### [TASK]
Copy each line of the data exactly. Leave nothing out.

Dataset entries

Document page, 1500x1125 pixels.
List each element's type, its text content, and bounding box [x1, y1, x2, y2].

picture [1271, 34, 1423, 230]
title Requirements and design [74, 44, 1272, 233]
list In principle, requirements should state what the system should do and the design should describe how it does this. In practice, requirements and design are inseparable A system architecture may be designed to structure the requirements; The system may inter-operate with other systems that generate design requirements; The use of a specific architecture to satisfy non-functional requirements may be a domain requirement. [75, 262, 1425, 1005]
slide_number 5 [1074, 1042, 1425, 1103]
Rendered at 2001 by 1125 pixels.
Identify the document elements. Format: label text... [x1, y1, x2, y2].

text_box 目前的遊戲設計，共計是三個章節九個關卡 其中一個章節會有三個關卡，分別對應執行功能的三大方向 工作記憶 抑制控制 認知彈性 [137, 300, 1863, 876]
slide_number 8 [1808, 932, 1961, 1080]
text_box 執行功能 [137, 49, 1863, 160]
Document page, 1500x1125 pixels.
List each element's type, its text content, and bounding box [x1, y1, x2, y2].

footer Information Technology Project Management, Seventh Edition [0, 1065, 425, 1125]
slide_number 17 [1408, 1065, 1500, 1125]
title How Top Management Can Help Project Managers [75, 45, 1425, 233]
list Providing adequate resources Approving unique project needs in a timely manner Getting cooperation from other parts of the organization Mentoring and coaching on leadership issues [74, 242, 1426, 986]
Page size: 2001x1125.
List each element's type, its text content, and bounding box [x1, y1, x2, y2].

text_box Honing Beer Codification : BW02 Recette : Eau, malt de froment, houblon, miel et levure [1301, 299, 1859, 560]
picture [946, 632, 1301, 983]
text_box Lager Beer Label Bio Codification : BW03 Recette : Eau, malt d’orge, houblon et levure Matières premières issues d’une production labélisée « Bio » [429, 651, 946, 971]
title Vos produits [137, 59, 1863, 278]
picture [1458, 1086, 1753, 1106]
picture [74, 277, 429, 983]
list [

### [TASK SOLUTION]
Document page, 1500x1125 pixels.
List each element's type, its text content, and bounding box [x1, y1, x2, y2].

picture [1271, 34, 1423, 230]
title Requirements and design [74, 44, 1272, 233]
list In principle, requirements should state what the system should do and the design should describe how it does this. In practice, requirements and design are inseparable A system architecture may be designed to structure the requirements; The system may inter-operate with other systems that generate design requirements; The use of a specific architecture to satisfy non-functional requirements may be a domain requirement. [75, 262, 1425, 1005]
slide_number 5 [1074, 1042, 1425, 1103]
Rendered at 2001 by 1125 pixels.
Identify the document elements. Format: label text... [x1, y1, x2, y2].

text_box 目前的遊戲設計，共計是三個章節九個關卡 其中一個章節會有三個關卡，分別對應執行功能的三大方向 工作記憶 抑制控制 認知彈性 [137, 300, 1863, 876]
slide_number 8 [1808, 932, 1961, 1080]
text_box 執行功能 [137, 49, 1863, 160]
Document page, 1500x1125 pixels.
List each element's type, its text content, and bounding box [x1, y1, x2, y2].

footer Information Technology Project Management, Seventh Edition [0, 1065, 425, 1125]
slide_number 17 [1408, 1065, 1500, 1125]
title How Top Management Can Help Project Managers [75, 45, 1425, 233]
list Providing adequate resources Approving unique project needs in a timely manner Getting cooperation from other parts of the organization Mentoring and coaching on leadership issues [74, 242, 1426, 986]
Page size: 2001x1125.
List each element's type, its text content, and bounding box [x1, y1, x2, y2].

text_box Honing Beer Codification : BW02 Recette : Eau, malt de froment, houblon, miel et levure [1301, 299, 1859, 560]
picture [946, 632, 1301, 983]
text_box Lager Beer Label Bio Codification : BW03 Recette : Eau, malt d’orge, houblon et levure Matières premières issues d’une production labélisée « Bio » [429, 651, 946, 971]
title Vos produits [137, 59, 1863, 278]
picture [1458, 1086, 1753, 1106]
picture [74, 277, 429, 983]
list [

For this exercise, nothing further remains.